- **Selected text**
The Role of Coupled Positive Feedback in the Expression of the SPI1 Type Three Secretion System in Salmonella

Salmonella enterica serovar Typhimurium is a common food-borne pathogen that induces inflammatory diarrhea and invades intestinal epithelial cells using a type three secretion system (T3SS) encoded within Salmonella pathogenicity island 1 (SPI1). The genes encoding the SPI1 T3SS are tightly regulated by a network of interacting transcriptional regulators involving three coupled positive feedback loops. While the core architecture of the SPI1 gene circuit has been determined, the relative roles of these interacting regulators and associated feedback loops are still unknown. To determine the function of this circuit, we measured gene expression dynamics at both population and single-cell resolution in a number of SPI1 regulatory mutants. Using these data, we constructed a mathematical model of the SPI1 gene circuit. Analysis of the model predicted that the circuit serves two functions. The first is to place a threshold on SPI1 activation, ensuring that the genes encoding the T3SS are expressed only in response to the appropriate combination of environmental and cellular cues. The second is to amplify SPI1 gene expression. To experimentally test these predictions, we rewired the SPI1 genetic circuit by changing its regulatory architecture. This enabled us to directly test our predictions regarding the function of the circuit by varying the strength and dynamics of the activating signal. Collectively, our experimental and computational results enable us to deconstruct this complex circuit and determine the role of its individual components in regulating SPI1 gene expression dynamics.

- **Entries supplied**

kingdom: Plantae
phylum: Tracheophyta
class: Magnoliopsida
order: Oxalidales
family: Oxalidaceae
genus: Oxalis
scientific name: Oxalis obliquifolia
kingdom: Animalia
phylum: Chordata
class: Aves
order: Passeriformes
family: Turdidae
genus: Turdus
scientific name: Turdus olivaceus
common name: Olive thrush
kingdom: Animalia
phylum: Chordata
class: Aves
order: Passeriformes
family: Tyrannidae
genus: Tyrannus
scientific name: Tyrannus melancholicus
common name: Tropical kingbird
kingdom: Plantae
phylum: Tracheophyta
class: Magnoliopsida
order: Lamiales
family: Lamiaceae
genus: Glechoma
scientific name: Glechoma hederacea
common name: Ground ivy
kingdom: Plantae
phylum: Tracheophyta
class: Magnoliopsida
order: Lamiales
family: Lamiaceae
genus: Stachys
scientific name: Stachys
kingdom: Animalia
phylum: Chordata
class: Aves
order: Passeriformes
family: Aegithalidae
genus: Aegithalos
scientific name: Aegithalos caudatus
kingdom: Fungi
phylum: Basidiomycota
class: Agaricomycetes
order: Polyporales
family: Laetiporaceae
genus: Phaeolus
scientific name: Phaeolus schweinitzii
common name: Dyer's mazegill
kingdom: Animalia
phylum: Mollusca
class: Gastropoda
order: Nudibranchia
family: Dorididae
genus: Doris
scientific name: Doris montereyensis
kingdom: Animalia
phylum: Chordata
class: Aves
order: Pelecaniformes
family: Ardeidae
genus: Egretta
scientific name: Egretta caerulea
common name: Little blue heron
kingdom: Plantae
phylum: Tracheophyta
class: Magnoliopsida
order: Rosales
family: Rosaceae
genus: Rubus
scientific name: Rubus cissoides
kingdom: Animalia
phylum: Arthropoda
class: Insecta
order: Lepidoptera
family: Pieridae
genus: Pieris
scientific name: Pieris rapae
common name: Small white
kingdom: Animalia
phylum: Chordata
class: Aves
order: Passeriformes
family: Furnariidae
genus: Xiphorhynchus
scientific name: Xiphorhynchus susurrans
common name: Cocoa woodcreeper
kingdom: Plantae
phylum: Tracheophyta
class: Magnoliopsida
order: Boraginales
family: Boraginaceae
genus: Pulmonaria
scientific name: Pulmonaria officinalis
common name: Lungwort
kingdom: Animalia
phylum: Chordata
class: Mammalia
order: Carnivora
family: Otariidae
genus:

- **What you will do**
- 1) In the abstract on the SPI1 secretion system in Salmonella, list every action that the authors report carrying out in a sentence whose subject is "we."
- 2) Extend the abstract on SPI1 gene regulation in Salmonella by writing the next few sentences after its final one.

- **Solved problems**
- 1)
- Measured gene expression dynamics at both population and single-cell resolution in a number of SPI1 regulatory mutants
- Constructed a mathematical model of the SPI1 gene circuit
- Rewired the SPI1 genetic circuit by changing its regulatory architecture

- 2)
Salmonella is a causative agent for a wide range of diseases in humans, including gastroenteritis and enteric fever. A key step in the infection process occurs when Salmonella invades intestinal epithelial cells using a molecular hypodermic needle. Salmonella uses these needles to inject proteins into host cells that enable the bacterium to enter and replicate within them. The production of these needles, and the corollary decision to invade the host, is tightly controlled by a complex network of interacting regulatory proteins that, when studied individually, seemingly have either redundant or antagonizing effects. To understand how this ensemble of regulators dynamically controls the expression of these invasion genes, we systematically deconstructed the network and then used this information to analyze their composite behavior by computer simulation. Our analysis demonstrates that this regulatory network ensures that the invasion genes are expressed only when the invasion signals, a combination of environmental and cellular cues, exceed a defined threshold. Once induced, this network further amplifies and accelerates the expression of the invasion genes. These results further our understanding of this important pathogen by unraveling a key mechanism during infection, namely the decision to invade.